Diwaktu itu kalaupun mereka telah pulang kerumah masing-masing, harus bergelut dengan kegelapan karena kala itu listrik masih padam. Baru beberapa minggu setelah kepulangan para pengungsi, listrik bisa kembali normal. Itulah yang saya rasakan juga diwaktu itu. Bagi mereka yang memiliki kebun yang berupa pohon salak, harus sedikit bersabar karena banyak pohon salak yang mati akibat adanya debu vulkanik yang menutupi. Memang setiap bencana pasti menyisakan kepedihan yang teramat dalam, bisa dibilang harus memulai kehidupan  baru dari nol. 
Seperti halnya yang terjadi didaerah lereng Gunung Merapi. Hutan hujan tropis yang terjangkau lahar panas Merapi kini hanya tersisa pohon-pohon yang tumbang dan rumput mengering. Setelah erupsi Merapi yang sangat dahsyat kondisi kering keronta menghiasi daerah lereng Merapi, dimana tidak ada hutan berwarna hijau, tidak ada satwa yang terlihat, dan pohon-pohon pinus yang menjulang tinggi pun telah tiada. Akibat keganasan merapi, Bunker telah tiada tertimbun 4 meter dibawah tanah. Kali Gendol yang sangat dalam pun rata dengan tanah tertimbun luapan awan panas berupa material pasir dan batu. Banyak ternak warga yang mati. Semua rumah warga yang berada didusun Kinah rejo dan sekitarnya tak terkecuali rumah mbah Marijan yang terkenal sebagai juru kunci merapi pun tidak kuasa dengan semua itu, semuanya rata dengan tanah. 

jogjakarta Pasca Erupsi Merapi 2011

Tidak bisa dipungkiri bahwa adanya Gunung Berapi membuat tanah disekitarnya menjadi subur. Namun tak bisa dihindari, adanya Gunung Merapi juga bisa menimbulkan bencana, dan itulah yang terjadi dijogja beberapa waktu lalu.
Jogjakarta dilanda bencana yang sangat hebat, yaitu meletusnya Gunung Merapi yang terletak dibagian utara kota jogja ini. Menurut orang-orang tua, tidak terkecuali nenek saya, bahwa ini merupakan letusan Merapi yang paling besar dalam sejarahnya. Dimulai dengan jarak aman 5 km hingga 25 km. Memang setiap bencana menyisakan cerita yang amat pedih. Para warga yang rumahnya berada dibawah jarak aman, mereka telah mengungsi semua. Dimulai mengungsi di desa kelurahan setempathingga akhirnya mereka (para pengungsi) dipindah diStadion Maguwoharjo yang jaraknya sudah melebihi jarak amanMerapi yang ditetapkan.

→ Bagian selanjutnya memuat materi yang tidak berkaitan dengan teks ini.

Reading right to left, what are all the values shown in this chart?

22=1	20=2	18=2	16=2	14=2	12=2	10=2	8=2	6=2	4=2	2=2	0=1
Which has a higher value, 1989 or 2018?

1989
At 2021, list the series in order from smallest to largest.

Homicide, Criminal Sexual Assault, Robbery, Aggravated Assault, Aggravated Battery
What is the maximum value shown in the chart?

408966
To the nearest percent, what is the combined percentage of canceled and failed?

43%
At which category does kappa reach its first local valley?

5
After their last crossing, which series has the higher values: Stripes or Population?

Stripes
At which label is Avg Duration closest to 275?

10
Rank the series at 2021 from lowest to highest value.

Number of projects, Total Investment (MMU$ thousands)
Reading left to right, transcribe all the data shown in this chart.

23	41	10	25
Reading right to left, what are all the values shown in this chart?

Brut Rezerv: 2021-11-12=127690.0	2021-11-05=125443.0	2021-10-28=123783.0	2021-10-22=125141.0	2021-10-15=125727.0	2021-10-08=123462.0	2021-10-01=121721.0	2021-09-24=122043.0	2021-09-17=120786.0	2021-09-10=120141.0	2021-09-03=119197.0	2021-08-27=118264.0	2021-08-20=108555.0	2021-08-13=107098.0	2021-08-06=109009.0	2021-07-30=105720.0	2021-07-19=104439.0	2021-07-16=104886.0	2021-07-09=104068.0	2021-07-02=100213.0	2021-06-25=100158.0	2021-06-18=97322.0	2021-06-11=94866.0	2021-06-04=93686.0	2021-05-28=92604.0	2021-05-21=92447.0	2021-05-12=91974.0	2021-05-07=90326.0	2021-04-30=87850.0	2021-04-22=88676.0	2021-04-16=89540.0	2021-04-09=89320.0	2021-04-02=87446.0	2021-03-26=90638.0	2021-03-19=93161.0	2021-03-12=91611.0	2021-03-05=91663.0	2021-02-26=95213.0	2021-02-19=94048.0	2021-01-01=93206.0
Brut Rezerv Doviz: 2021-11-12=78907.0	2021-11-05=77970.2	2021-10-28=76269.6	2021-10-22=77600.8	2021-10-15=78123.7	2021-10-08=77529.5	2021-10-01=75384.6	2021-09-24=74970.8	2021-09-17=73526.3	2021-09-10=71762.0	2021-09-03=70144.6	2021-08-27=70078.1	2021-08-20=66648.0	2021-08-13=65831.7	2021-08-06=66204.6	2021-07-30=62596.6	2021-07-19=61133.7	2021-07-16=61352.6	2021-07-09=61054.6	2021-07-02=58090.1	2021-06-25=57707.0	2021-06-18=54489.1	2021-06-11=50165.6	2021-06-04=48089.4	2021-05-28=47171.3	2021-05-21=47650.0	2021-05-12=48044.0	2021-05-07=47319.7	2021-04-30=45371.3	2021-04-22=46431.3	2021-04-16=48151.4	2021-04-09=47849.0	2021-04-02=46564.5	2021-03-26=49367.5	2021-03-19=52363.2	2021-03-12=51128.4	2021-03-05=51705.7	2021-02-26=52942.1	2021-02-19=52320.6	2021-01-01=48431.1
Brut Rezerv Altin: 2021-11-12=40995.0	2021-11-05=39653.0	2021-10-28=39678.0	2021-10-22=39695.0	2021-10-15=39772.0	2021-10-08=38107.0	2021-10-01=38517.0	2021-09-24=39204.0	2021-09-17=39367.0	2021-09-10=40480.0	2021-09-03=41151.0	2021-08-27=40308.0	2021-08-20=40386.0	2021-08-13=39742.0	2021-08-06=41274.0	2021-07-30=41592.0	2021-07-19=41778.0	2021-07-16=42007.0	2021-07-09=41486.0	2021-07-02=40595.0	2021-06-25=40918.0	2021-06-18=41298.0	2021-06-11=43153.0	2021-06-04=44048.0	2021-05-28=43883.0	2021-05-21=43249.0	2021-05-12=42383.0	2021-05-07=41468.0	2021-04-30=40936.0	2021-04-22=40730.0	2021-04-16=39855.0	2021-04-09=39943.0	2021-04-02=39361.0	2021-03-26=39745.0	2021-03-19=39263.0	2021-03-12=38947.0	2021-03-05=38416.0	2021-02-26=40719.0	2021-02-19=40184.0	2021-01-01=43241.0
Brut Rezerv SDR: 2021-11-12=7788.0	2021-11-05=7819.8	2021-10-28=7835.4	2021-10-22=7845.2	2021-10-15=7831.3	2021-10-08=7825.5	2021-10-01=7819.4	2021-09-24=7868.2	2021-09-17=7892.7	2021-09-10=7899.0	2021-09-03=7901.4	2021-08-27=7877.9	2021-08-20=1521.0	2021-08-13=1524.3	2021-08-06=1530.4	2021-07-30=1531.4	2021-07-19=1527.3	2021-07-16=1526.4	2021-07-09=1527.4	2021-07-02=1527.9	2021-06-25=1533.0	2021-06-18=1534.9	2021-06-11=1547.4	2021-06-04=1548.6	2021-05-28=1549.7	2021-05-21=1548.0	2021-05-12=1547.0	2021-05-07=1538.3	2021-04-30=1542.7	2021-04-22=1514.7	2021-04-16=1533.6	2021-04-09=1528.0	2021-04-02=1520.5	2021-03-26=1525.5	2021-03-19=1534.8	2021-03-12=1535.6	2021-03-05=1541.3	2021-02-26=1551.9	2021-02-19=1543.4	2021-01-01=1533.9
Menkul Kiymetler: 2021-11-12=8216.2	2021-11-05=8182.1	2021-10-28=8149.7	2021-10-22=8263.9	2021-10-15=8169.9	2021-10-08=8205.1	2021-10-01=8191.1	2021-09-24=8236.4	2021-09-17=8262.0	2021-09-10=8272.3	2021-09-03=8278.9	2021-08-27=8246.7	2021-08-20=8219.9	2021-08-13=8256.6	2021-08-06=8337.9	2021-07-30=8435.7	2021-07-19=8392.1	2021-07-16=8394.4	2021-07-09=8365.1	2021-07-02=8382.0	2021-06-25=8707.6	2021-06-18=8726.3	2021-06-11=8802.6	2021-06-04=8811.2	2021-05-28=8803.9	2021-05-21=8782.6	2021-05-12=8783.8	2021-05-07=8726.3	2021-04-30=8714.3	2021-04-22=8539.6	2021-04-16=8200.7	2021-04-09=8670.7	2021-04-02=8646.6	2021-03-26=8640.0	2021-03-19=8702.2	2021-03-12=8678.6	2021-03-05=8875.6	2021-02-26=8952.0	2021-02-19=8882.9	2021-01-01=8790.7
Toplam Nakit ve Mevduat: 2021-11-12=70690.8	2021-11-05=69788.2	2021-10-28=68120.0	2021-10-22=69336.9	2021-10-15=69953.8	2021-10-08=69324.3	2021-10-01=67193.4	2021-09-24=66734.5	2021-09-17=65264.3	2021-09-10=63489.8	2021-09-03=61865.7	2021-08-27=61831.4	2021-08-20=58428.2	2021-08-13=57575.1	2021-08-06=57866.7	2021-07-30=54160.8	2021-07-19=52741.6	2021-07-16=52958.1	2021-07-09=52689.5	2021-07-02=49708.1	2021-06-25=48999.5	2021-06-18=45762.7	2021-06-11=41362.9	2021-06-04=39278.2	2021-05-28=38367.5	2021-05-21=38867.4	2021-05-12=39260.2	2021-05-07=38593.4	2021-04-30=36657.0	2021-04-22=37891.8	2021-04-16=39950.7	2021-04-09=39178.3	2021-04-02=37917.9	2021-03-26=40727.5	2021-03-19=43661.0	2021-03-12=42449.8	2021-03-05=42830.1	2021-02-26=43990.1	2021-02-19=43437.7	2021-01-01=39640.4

Gunung Merapi yang terkenal dengan Gunung paling aktif ini, terus menerus mengeluarkan awan panas dan material yang menjulang tinggi kelangit, menurut kabar yang saya dengar ketinggian Wudus Gembel (orang-orang jogja menyebutnya) mencapai 4 km. Keadaan seperti itu menjadikan kota jogja tertutup dengan debu Vulkanik yang sangat tebal hingga sangat mengganggu untuk beraktifitas. Semua orang pun diwajibkan memakai masker demi keamanan. Serentak sesaat Pasca Erupsi Merapi yang sangat dahsat itu, desa-desa disekitar Merapi bisa dibilang sebagai kota mati karena kosong tanpa berpenghuni yang telah ditinggal untuk menyelamatkan diri, aktifitas perekonomian pun serentak mati total. Semua hanya bisa berharap rumah dan harta benda mereka selamat dari terjangan awan panas Merapi.